Ele recosta-se, satisfeito. Continuo a beijá-lo: o peito duro, as costelas que se destacam sob a pele como o casco de um navio. Não sei se é por causa do bebé, ou de alívio por estar de novo nas suas boas graças, ou outra coisa qualquer, mas sinto uma certa ternura por ele, um desejo que nunca senti antes. Viro-me sobre ele, beijando-lhe os mamilos, soltando exclamações sobre o seu sabor delicioso, sobre a sensação e a força das suas mãos quando se cruzam sobre a minha cabeça.
E assim, tudo está novamente alinhado. Estou na cama de Carlos e nas boas graças de Luís. Fiz com que Colbert parecesse ineficaz e os meus aposentos são, mais uma vez, o verdadeiro parlamento de Inglaterra.
Carlos quer dar-me um colar. Os meus espiões dizem-me que há um que Nell anda a tentar obter: está a ensinar o rei a pescar, na esperança de o conseguir. O colar custa mais de oito mil libras. Como seria bom conseguir arrancá-lo dos dedos dela!
Mas o meu jogo vai mais além.
– Meu amor? – digo.
– Hum?
Estamos deitados na cama, depois de fazer amor.
– Não quero presentes caros.
– A sério? – Ele parece surpreendido.
– Ser amada por si é toda a recompensa de que preciso. No entanto, se quer realmente mostrar a sua boa vontade…
– Sim? – diz ele, e percebo que está a preparar-se para alguma exigência escandalosa: uma pensão, talvez, ou o pagamento de uma dívida de jogo.
– Como sabe, venho de uma família nobre e antiga.
– Sim.
– A minha avó materna era marquesa. Os de Keroualle são Seigneurs de Brest há mais de setecentos anos. No entanto, creio que algumas pessoas na corte não estão conscientes da minha linhagem. Vêem apenas que sou sua amante e, como não possuo qualquer título inglês, consideram-me pouco melhor do que uma vulgar menina das laranjas.
Ele acena com ar pensativo.
– Quer um título inglês?
– Se fosse de sua vontade.
Ele reflecte sobre o pedido. É, aparentemente, um presente barato, mas Carlos sabe tão bem como eu que, normalmente, os títulos vêm com pensões ou outros rendimentos.
– Sou capaz de estar disposto a dar-lhe algo dessa natureza – diz, lentamente.
– Obrigada. – Beijo-lhe a face, a barba dura do final do dia. – Claro que, para isso, terá de me fazer também cidadã inglesa. Caso contrário, não posso ser duquesa.
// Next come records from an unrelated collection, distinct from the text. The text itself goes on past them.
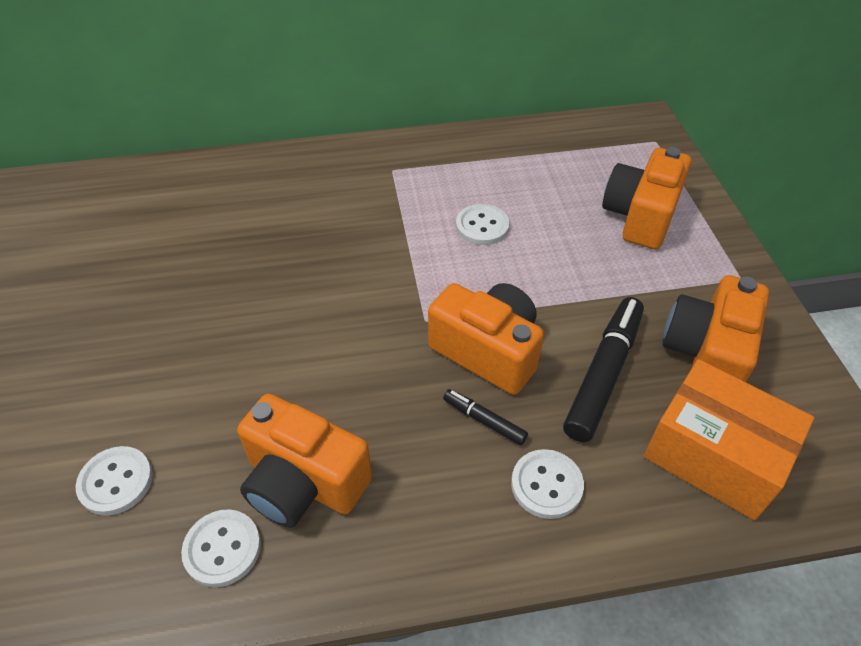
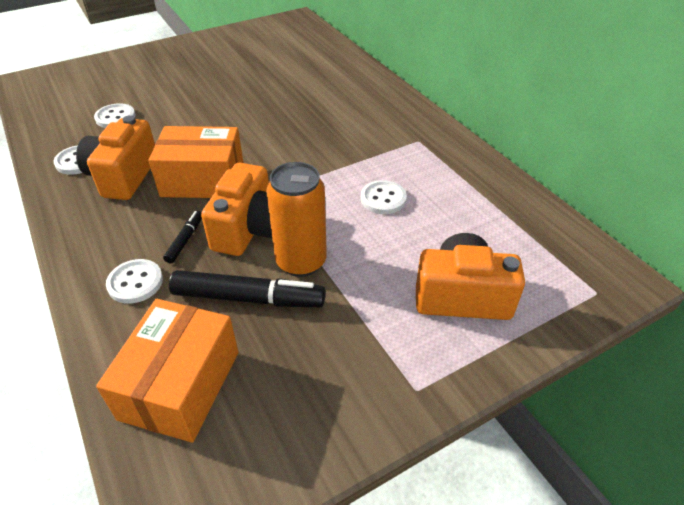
camera: 70 degrees right, 5 degrees down
orange camera [662,275,769,382] -> none
none -> orange box [149,126,243,198]
none -> orange can [266,162,327,277]

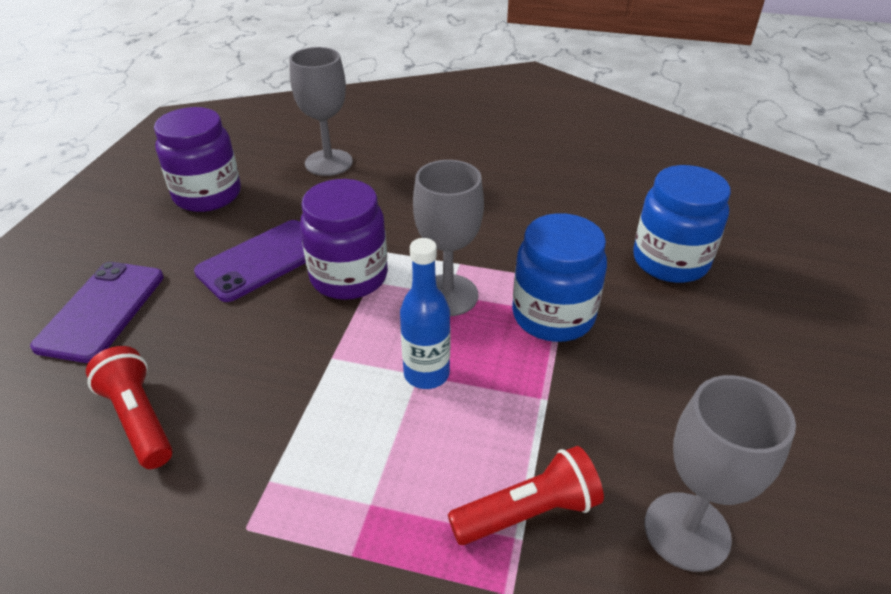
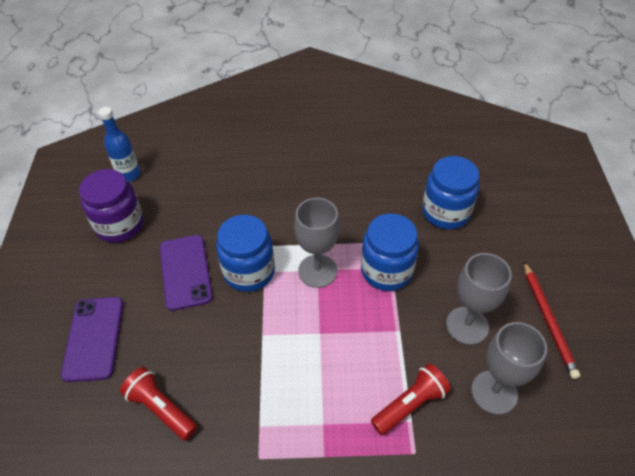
camera: 15 degrees left, 10 degrees up
purple phone [194,220,306,302] -> purple phone turned 45 degrees counterclockwise [160,235,213,311]
grey goblet [289,47,353,176] -> grey goblet moved to [446,253,512,345]
purple jar [300,179,388,300] -> blue jar [216,215,275,292]
blue bottle [400,238,451,389] -> blue bottle moved to [99,107,140,182]
none -> red pencil [524,262,580,379]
Ou o que quer que decida fazer de mim. Na verdade, é completamente consigo.
Penso que começo a compreender agora um pouco melhor o papel de amante. Não é apenas ouvir, mas reflectir; não é apenas estar disponível, mas agir como representante de todas as outras mulheres que não o estão – as mulheres que ele teria também, se tivesse tempo e oportunidade. Ser a mulher que todos os homens desejam mas que apenas um pode ter.
Compreendo agora por que motivo Nell Gwynne mandou colocar a sua cama num Salão de Espelhos.
Estava enganada quando disse a Carlo que não sabia nenhum truque de alcova. Os truques mais subtis não são feitos com o corpo, nem podem ser aprendidos num livro de posições.